> **Task instructions**
Each entry below must appear in the answer exactly as written.

> **Supplied information**

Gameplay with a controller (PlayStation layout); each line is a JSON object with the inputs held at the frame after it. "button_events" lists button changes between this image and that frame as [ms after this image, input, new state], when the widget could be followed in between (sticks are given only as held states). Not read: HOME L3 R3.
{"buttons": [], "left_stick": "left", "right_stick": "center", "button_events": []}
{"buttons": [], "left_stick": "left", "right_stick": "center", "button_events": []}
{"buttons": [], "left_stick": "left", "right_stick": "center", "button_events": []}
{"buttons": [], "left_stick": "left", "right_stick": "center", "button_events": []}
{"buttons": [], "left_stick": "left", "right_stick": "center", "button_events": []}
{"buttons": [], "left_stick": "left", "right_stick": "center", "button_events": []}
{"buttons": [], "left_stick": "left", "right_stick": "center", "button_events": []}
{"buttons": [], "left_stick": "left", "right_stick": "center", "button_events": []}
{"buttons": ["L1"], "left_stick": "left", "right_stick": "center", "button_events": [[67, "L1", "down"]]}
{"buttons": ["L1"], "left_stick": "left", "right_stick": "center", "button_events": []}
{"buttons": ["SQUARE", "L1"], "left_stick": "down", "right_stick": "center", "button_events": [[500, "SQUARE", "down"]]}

> **Answer to this exercise**
Gameplay with a controller (PlayStation layout); each line is a JSON object with the inputs held at the frame after it. "button_events" lists button changes between this image and that frame as [ms after this image, input, new state], when the widget could be followed in between (sticks are given only as held states). Not read: HOME L3 R3.
{"buttons": [], "left_stick": "left", "right_stick": "center", "button_events": []}
{"buttons": [], "left_stick": "left", "right_stick": "center", "button_events": []}
{"buttons": [], "left_stick": "left", "right_stick": "center", "button_events": []}
{"buttons": [], "left_stick": "left", "right_stick": "center", "button_events": []}
{"buttons": [], "left_stick": "left", "right_stick": "center", "button_events": []}
{"buttons": [], "left_stick": "left", "right_stick": "center", "button_events": []}
{"buttons": [], "left_stick": "left", "right_stick": "center", "button_events": []}
{"buttons": [], "left_stick": "left", "right_stick": "center", "button_events": []}
{"buttons": ["L1"], "left_stick": "left", "right_stick": "center", "button_events": [[67, "L1", "down"]]}
{"buttons": ["L1"], "left_stick": "left", "right_stick": "center", "button_events": []}
{"buttons": ["SQUARE", "L1"], "left_stick": "down", "right_stick": "center", "button_events": [[500, "SQUARE", "down"]]}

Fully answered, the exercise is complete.